Clifford McBride (January 26, 1901 - May 21, 1951) was an American cartoonist best known for his comic strip Napoleon and Uncle Elby.

== Biography ==
Born in Minneapolis, Minnesota, McBride was twice expelled from school because of his drawings in the school paper. His first professional cartoon was published in 1917 in The Los Angeles Times.

When he graduated from Occidental College, he moved to Pasadena, California, beginning his career in 1923 as a staff artist for The Los Angeles Times. The following year, he illustrated humorous fiction for the Chicago Tribune.
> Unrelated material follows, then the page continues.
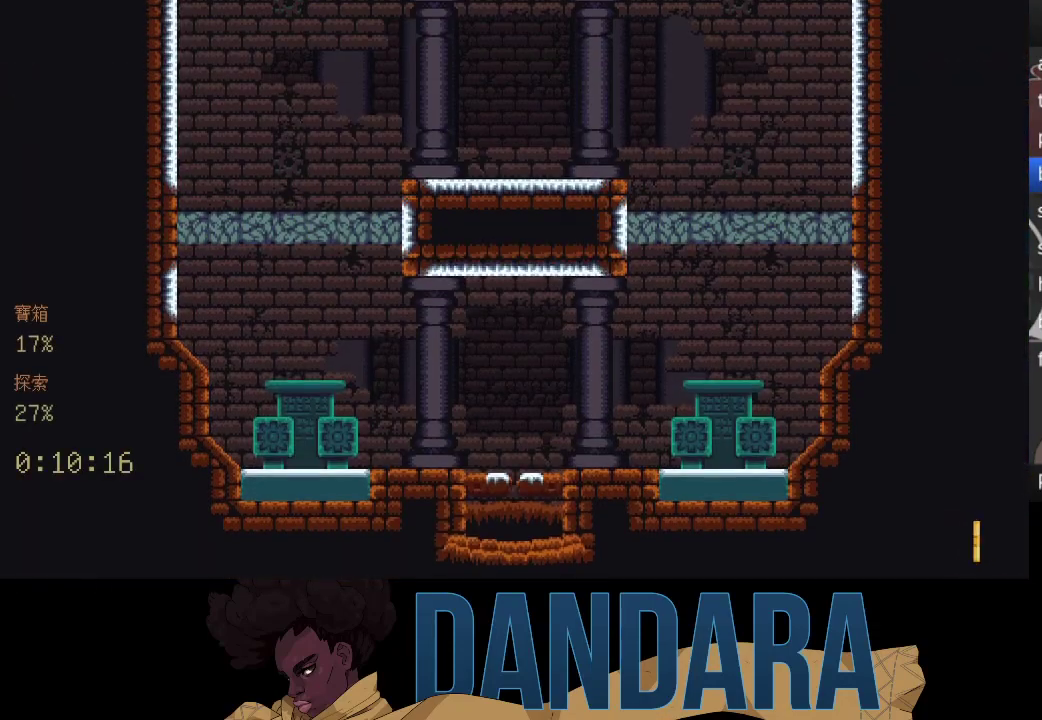
{"buttons": [], "left_stick": "center", "events": []}
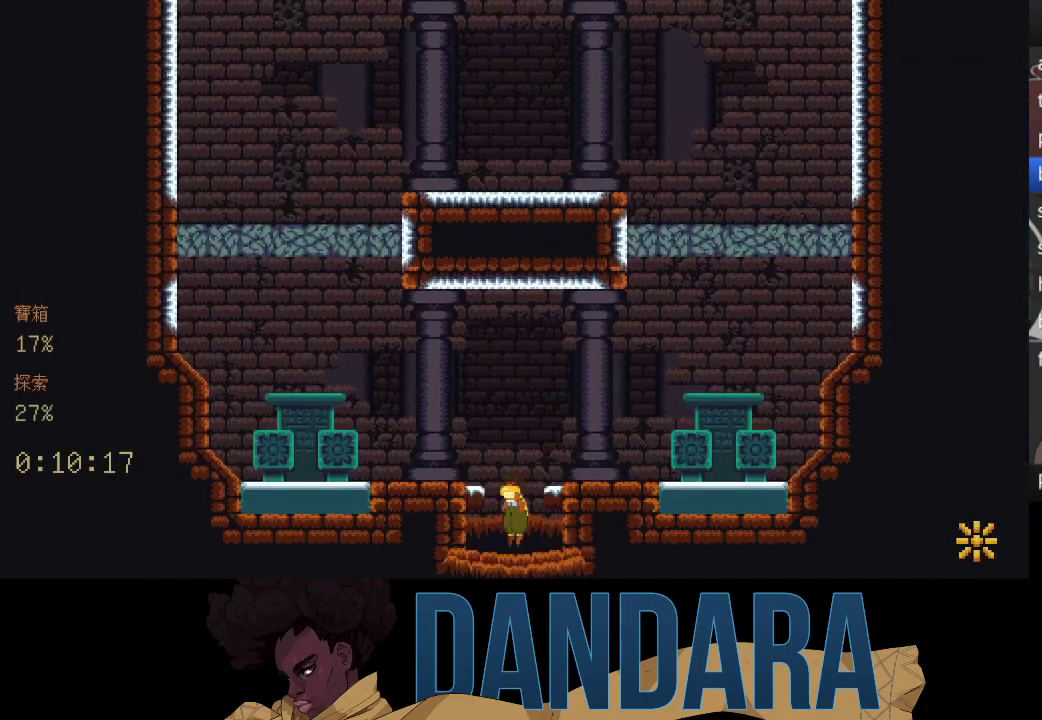
{"buttons": [], "left_stick": "center", "events": []}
=== Comic strips and Napoleon ===

After drawing such features as Insect Life, McBride's Cartoon (1927), and Clifford McBride's Pantomime Comic (1932), he created Elby, a character based on his uncle, Henry Elba Eastman. He soon began to add situations involving Elby's dog, Napoleon.
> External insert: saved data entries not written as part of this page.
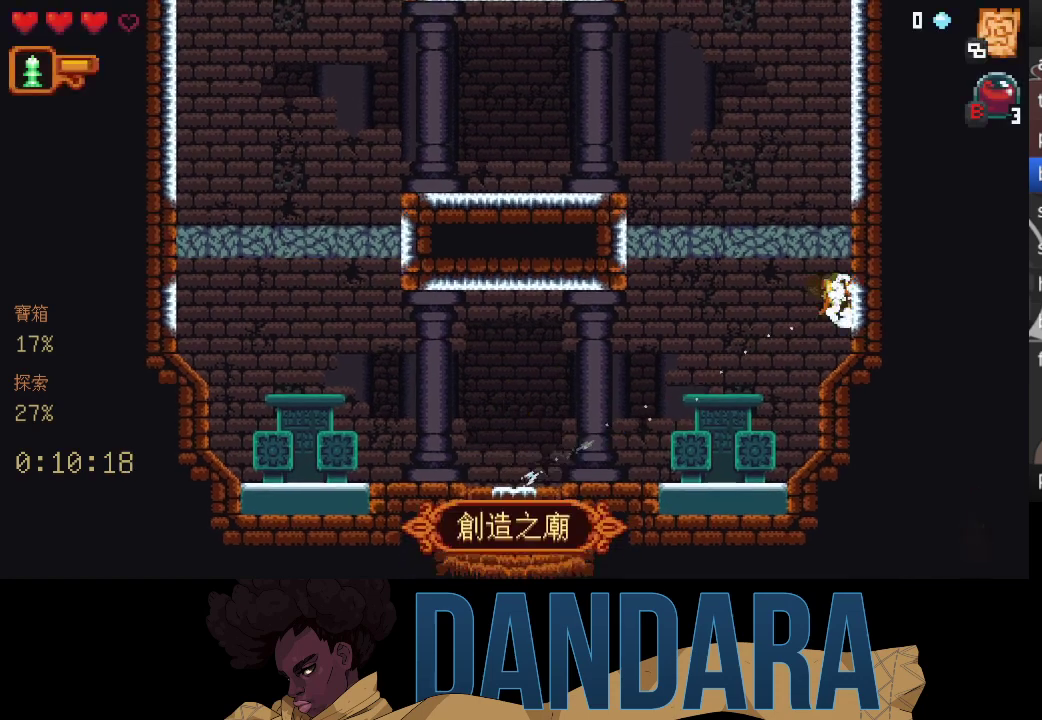
{"buttons": ["A"], "left_stick": "up-left", "events": [[100, "R2", "down"], [200, "R2", "up"], [267, "R2", "down"], [333, "left_stick", "up-left"], [367, "R2", "up"], [367, "X", "up"], [467, "A", "down"]]}
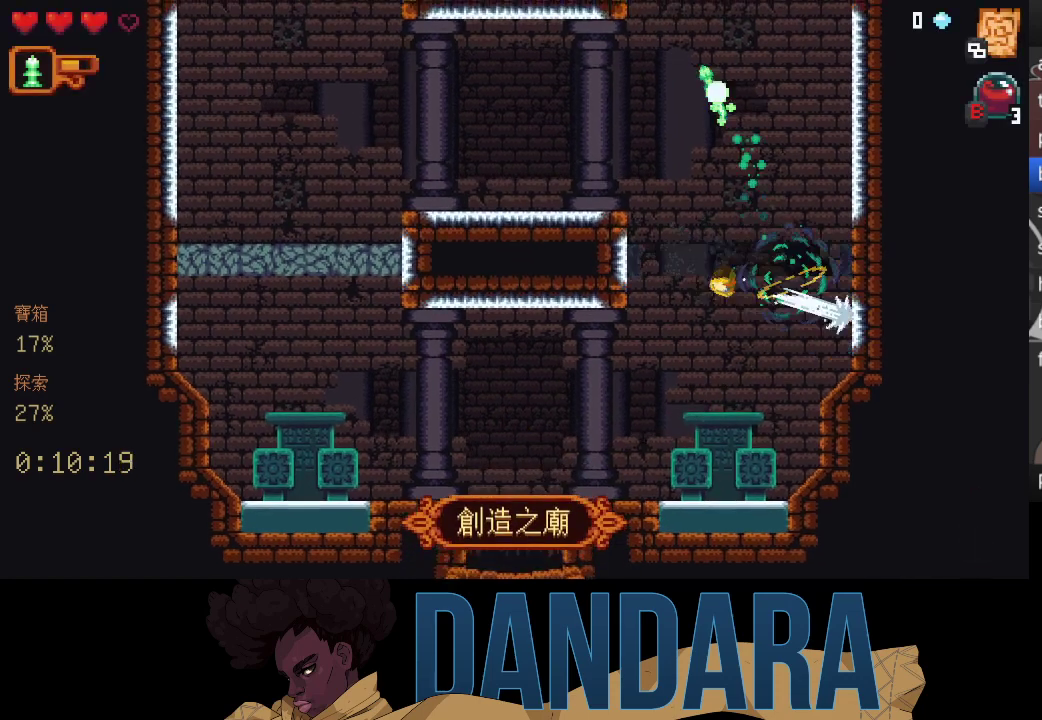
{"buttons": ["A"], "left_stick": "up-left", "events": [[33, "left_stick", "up"], [133, "A", "up"], [200, "A", "down"], [333, "A", "up"], [400, "A", "down"], [433, "left_stick", "up-left"]]}
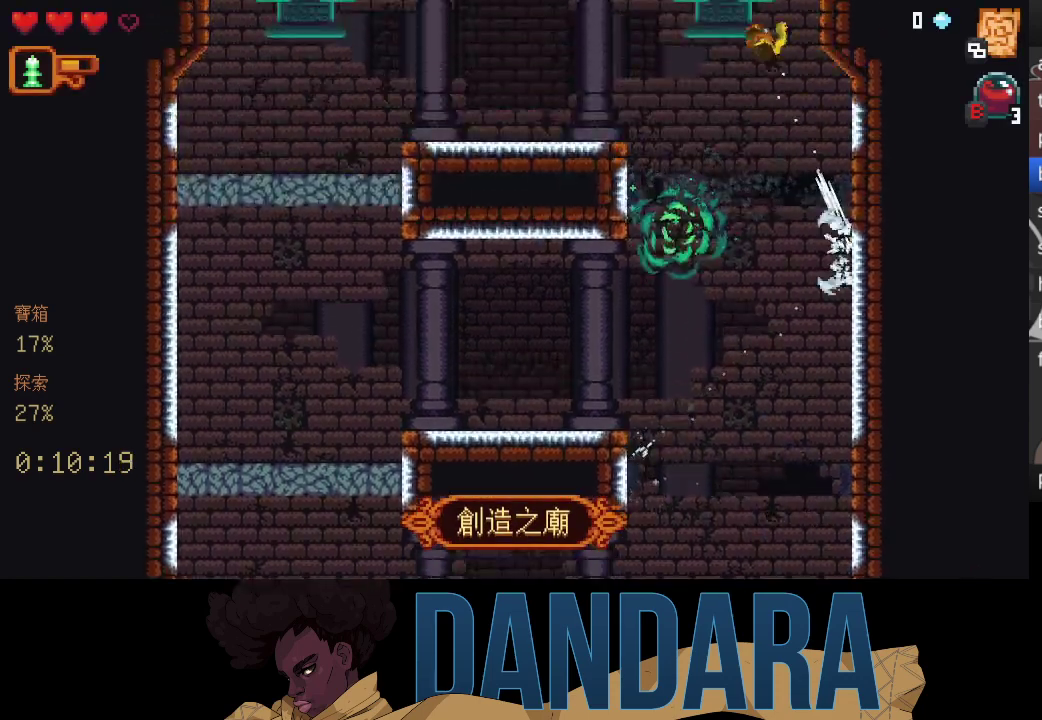
{"buttons": [], "left_stick": "up", "events": [[67, "A", "up"], [67, "left_stick", "left"], [133, "A", "down"], [167, "left_stick", "up-left"], [267, "A", "up"], [267, "left_stick", "up"], [367, "A", "down"], [467, "A", "up"]]}
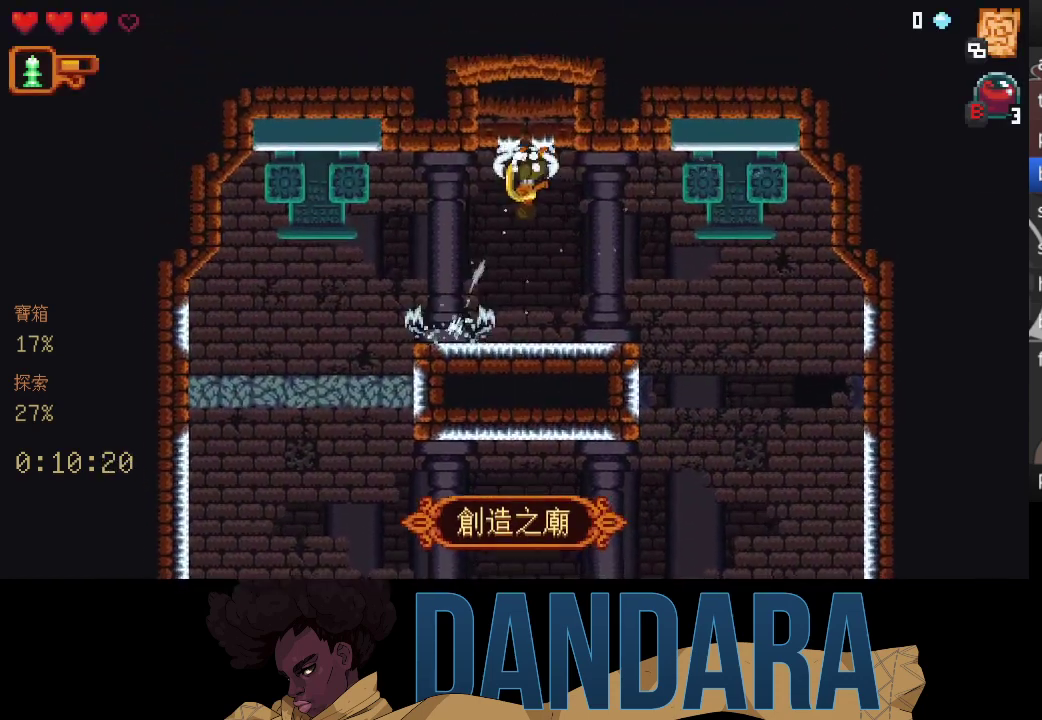
{"buttons": ["A"], "left_stick": "center", "events": [[67, "A", "down"], [133, "A", "up"], [200, "left_stick", "center"], [233, "A", "down"], [333, "A", "up"], [400, "A", "down"]]}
Drawing for a minor syndicate, Lafave Newspaper Features, McBride began Napoleon as a daily strip on June 6, 1932, adding a Sunday strip in 1933. The following year the title was changed to Napoleon and Uncle Elby. McBride's cartoons appeared in such magazines as Life and Cosmopolitan, and he profited from hardcover reprints, comic books and the licensing of his character as a spokesdog during the 1940s for Red Heart Dog Food. Merchandising included a stuffed toy of Napoleon. Napoleon and Uncle Elby was a 1945 hardcover collection of 116 of McBride's strips.

McBride's assistant on the strip was Roger Armstrong (1917–2007). After McBride's 1951 death in Altadena, California, his second wife, Margot Fischer McBride, wrote the strip, and she hired Armstrong as the illustrator. In 1952, the team switched to the Mirror Enterprises Syndicate in Los Angeles, keeping the strip going for the next eight years.

===Films===
Although Napoleon was an Irish Wolfhound, McBride's own dog was Ace, a 190-pound St. Bernard. Ace was sometimes used for promotional purposes with McBride, including two short films, Unusual Occupations (1941) and Artist's Antics (1946).